A team of researchers at the Institute of Computer Science and Random Systems has built a non-software-based virus detection system using a Raspberry Pi, an H-field probe, and an oscilloscope to detect electromagnetic wave signatures of multiple types of viruses. The team presented its system and test results at last month’s ACM Machinery’s Annual Computer Security Applications Conference and published a paper describing their system on ACM’s Research Article page.
The idea behind the new system is that running software generates electromagnetic waves. And each piece of software generates its unique wave patterns due to the way the software executes its code. The researchers took advantage of this knowledge and began using an H-field probe to capture wave patterns of known computer viruses running on various devices and viewed the results on an oscilloscope.

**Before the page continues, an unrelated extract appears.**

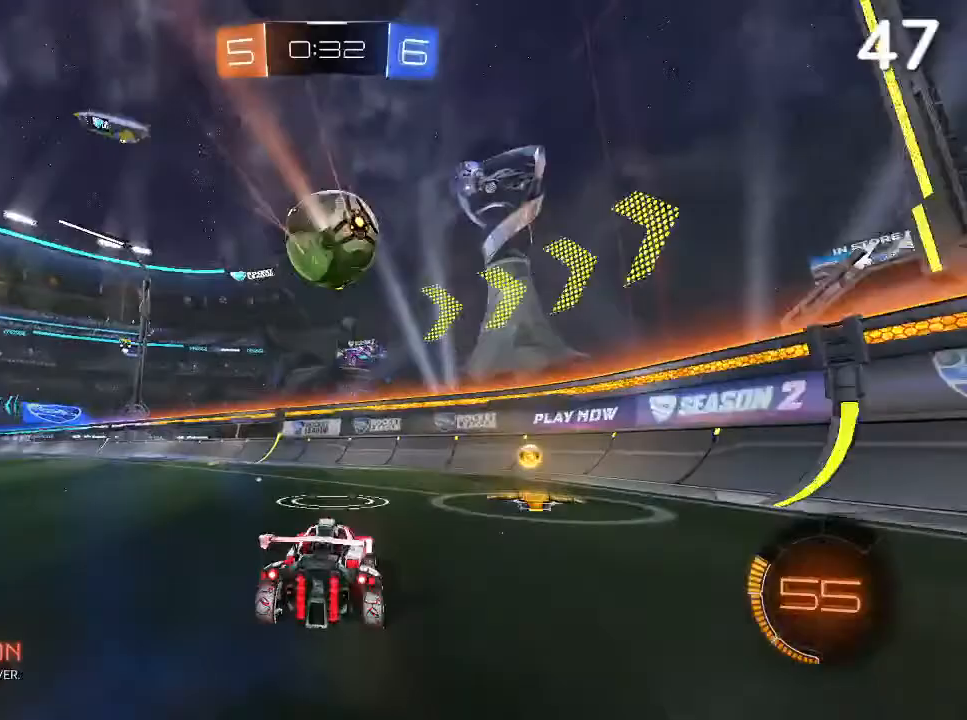
{"buttons": ["R2"], "left_stick": "left", "right_stick": "center", "events": [[233, "left_stick", "left"], [300, "R2", "down"]]}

They saw oscilloscope patterns that were unique to individual viruses as they were running. The researchers used that information to program a Raspberry Pi to identify data from the other two devices to recognize known virus wave patterns, using the system as a virus detector. To determine if a virus is running on a computer, IoT device, or smartphone, a user places the H-field probe close enough to the device to read the electromagnetic waves that are generated. The Raspberry Pi then reports on whether it found any viruses, and if so, which ones. Testing found the system capable of detecting 99.82% of generic malware, along with a benign virus type.
The system is notable because it does not require software installation on the device being tested—detection is done using the external system. It is also notable because it is not susceptible to obfuscation techniques developed by the virus builders to hide its presence. Such a system is not likely to be sold to consumers, however, but it could very well be used for large applications or servers.